[Work request]: Look for the word "point" in the records, and copy each line where it appears.

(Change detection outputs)
◆ ◆ ◆ ◆ ◆

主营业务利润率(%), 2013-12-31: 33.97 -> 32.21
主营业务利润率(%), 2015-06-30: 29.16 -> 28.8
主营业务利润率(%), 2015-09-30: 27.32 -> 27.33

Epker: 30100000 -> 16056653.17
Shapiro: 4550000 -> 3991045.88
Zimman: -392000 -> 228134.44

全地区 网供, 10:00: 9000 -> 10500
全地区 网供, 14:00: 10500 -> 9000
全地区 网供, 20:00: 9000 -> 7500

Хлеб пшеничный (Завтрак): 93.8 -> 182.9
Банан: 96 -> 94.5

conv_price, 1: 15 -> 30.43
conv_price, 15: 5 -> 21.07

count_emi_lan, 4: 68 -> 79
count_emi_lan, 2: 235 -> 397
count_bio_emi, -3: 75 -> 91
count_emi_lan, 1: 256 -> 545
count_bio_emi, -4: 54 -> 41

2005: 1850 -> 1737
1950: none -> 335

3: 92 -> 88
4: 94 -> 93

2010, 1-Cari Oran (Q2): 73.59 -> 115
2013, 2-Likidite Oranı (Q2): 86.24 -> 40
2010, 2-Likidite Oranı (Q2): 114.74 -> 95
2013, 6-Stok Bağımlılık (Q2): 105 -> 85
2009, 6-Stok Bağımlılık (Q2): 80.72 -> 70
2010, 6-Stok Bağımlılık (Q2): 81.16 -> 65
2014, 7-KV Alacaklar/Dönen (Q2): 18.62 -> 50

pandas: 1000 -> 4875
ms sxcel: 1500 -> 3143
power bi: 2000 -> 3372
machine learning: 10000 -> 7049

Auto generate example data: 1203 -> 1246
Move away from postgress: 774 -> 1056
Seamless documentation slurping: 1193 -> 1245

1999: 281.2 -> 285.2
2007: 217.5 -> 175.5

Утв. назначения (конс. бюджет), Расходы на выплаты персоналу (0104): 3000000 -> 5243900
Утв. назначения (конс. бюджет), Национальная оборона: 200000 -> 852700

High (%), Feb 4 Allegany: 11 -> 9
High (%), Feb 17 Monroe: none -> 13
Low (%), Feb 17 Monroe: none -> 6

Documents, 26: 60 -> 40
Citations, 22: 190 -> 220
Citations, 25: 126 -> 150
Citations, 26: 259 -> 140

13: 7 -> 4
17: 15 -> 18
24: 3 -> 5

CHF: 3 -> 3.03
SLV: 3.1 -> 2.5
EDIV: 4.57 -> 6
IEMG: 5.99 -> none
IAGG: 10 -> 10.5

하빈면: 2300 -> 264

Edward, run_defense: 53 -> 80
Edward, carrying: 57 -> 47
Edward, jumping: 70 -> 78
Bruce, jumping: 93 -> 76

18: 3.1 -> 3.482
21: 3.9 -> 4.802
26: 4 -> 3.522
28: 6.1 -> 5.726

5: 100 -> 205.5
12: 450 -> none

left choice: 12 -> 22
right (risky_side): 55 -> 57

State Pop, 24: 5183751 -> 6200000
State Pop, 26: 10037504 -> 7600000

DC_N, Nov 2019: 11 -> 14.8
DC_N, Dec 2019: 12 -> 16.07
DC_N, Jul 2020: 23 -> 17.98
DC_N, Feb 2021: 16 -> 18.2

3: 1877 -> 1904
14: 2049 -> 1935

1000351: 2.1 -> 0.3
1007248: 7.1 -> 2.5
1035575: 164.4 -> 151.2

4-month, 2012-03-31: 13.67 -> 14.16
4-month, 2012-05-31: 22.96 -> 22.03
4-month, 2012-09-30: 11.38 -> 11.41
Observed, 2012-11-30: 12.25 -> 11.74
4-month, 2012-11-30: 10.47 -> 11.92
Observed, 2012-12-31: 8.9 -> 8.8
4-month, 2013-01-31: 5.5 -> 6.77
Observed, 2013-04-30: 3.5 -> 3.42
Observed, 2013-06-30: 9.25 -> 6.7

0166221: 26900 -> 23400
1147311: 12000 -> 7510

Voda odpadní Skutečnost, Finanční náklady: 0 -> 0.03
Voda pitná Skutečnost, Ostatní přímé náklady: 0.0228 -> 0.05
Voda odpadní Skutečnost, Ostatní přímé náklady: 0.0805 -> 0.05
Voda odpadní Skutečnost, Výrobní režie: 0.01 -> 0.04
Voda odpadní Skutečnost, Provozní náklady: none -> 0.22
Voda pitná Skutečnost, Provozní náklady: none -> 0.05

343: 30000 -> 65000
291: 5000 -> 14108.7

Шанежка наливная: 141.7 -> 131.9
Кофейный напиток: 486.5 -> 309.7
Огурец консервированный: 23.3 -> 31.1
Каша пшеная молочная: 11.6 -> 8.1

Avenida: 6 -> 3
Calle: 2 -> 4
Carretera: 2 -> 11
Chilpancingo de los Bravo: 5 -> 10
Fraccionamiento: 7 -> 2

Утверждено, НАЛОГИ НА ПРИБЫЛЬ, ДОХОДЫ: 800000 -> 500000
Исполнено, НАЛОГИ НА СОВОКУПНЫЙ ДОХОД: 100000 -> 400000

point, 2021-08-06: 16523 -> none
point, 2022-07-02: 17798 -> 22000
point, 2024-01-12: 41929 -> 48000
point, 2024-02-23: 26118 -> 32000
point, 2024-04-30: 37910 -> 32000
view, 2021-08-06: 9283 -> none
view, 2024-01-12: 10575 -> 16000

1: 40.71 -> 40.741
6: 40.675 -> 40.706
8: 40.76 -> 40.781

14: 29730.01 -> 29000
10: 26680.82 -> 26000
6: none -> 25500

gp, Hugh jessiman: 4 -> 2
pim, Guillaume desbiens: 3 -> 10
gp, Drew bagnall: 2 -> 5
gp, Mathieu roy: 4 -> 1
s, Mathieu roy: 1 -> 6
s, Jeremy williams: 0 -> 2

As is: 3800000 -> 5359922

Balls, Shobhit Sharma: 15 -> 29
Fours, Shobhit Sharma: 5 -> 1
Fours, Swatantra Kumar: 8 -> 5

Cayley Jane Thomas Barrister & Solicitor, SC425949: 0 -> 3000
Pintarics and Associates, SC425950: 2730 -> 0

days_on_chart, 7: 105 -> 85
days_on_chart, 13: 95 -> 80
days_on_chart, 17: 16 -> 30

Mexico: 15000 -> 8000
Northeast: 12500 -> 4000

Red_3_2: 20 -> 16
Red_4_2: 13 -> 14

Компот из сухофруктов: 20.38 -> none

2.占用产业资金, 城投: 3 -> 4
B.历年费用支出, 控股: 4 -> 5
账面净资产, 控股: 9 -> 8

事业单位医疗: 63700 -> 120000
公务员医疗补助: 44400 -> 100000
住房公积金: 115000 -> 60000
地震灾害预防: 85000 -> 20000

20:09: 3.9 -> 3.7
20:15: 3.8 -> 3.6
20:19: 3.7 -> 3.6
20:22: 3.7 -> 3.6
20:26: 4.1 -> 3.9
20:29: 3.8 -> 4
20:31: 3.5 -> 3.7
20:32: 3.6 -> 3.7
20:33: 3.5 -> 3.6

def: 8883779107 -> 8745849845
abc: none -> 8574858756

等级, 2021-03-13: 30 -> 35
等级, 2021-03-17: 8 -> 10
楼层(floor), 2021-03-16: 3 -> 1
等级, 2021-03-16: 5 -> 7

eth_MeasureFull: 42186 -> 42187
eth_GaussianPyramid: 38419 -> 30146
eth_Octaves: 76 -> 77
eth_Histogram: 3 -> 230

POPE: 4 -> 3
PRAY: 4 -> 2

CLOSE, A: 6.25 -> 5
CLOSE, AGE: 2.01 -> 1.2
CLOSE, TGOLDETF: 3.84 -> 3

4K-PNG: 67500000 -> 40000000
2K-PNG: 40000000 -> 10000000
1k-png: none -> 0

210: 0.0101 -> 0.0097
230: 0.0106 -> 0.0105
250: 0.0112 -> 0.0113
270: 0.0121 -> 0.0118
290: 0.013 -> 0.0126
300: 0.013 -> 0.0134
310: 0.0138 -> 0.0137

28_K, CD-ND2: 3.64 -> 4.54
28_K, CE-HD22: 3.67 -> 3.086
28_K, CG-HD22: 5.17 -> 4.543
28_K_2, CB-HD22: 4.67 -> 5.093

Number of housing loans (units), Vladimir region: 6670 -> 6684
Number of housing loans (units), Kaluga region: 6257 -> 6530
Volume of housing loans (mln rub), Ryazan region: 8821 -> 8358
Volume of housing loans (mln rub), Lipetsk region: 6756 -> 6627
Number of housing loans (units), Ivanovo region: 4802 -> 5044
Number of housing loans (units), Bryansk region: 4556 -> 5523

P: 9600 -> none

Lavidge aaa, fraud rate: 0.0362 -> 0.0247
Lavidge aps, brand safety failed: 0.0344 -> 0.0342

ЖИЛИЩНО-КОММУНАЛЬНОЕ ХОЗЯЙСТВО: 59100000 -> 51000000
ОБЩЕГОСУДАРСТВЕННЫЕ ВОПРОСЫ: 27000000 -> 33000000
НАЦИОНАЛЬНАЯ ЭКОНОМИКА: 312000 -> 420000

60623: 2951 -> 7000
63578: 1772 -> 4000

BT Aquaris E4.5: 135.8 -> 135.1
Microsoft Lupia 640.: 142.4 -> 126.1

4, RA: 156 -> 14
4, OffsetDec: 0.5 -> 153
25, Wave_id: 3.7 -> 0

◆ ◆ ◆ ◆ ◆

[Written answer]:
point, 2021-08-06: 16523 -> none
point, 2022-07-02: 17798 -> 22000
point, 2024-01-12: 41929 -> 48000
point, 2024-02-23: 26118 -> 32000
point, 2024-04-30: 37910 -> 32000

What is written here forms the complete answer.